Keep a slow oracle and never delete it. The CPU path isn't legacy — it's the definition of correct. The GPU is an optimization of it.
Watch contention counters, not just throughput. Pool-wait events explained every counterintuitive result here. Median nonces/sec alone would have sent us the wrong way on batch size.
Don't trust one batch size across regimes. Shared-base wanted 1; variable-base wanted 16. Same binary, same GPU, opposite answers.
Verify the GPU is even being used.A sandbox silently demoted the benchmark to CPU. Zero fallbacks isn't an assumption — it's a metric you assert in the test gate.
Calibrate instead of constant-folding. The cheapest, safest win was measuring the host and caching the result. Hardware is too varied for a magic number.
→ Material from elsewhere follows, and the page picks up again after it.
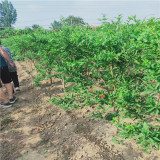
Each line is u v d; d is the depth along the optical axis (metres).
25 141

No consensus-math changes. No replacing M31 integer arithmetic. The next step is a calibration-backed backend policy plus device-resident nonce-seed batching — and, on real NVIDIA hardware, multi-GPU sharding. Sometimes the highest-leverage GPU optimization is to stop guessing and start measuring.

FAQ

MatMul GPU optimization — questions

Does this change BTX consensus or the mining math?: No. The whole point of the research is that none of it touches consensus. The CPU solver stays the correctness oracle, the M31 integer arithmetic over 2³¹−1 is unchanged, and every GPU result is checked bit-for-bit against the CPU before a block is stamped. The gains come from staging, batching, and per-host tuning — not from changing what counts as a valid block.
Why was batch size 1 the fastest on the M5?: For shared-base mining, larger batches generated thousands of buffer-pool wait events before they recovered the cost in GPU utilization. On a 10-core Metal GPU with a finite buffer pool, batch 1 hit 6,303 nonces/sec with zero pool waits, while batch 32 dropped to 5,321 with over 4,000 waits. Bigger isn't faster when the pool is the bottleneck.
Why is the recommendation 'calibrate' instead of a fixed setting?: Because the best setting changes between mining regimes and across hardware. Shared-base mining wanted batch 1; variable-base (post nonce-seed) mining wanted batch 16 on the same machine. A short calibration pass measures the host and caches the winning parameters keyed by device, GPU core count, shape, and activation regime — so no single hard-coded constant is left guessing for someone else's GPU.
Could CUDA be benchmarked too?: Not locally — a MacBook has no NVIDIA GPU. The CUDA path is build-gated (BTX_ENABLE_CUDA_EXPERIMENTAL, sm_80 or newer) and its fallback and parity scaffolding is tested, but real performance numbers need a multi-GPU Linux host. The biggest CUDA-only gap is multi-GPU nonce-seed sharding, which still concentrates on the first selected device.
What's the single most reusable lesson here?: When your fast path has to match a slow oracle bit-for-bit, your optimization budget goes into staging, batching, and measurement — not clever arithmetic. Keep the slow oracle forever, watch contention counters and not just throughput, and verify the GPU is even being used: a sandbox silently demoted the benchmark to CPU until it was run outside the sandbox.

20× on Apple Silicon.And not one line of consensus math changed.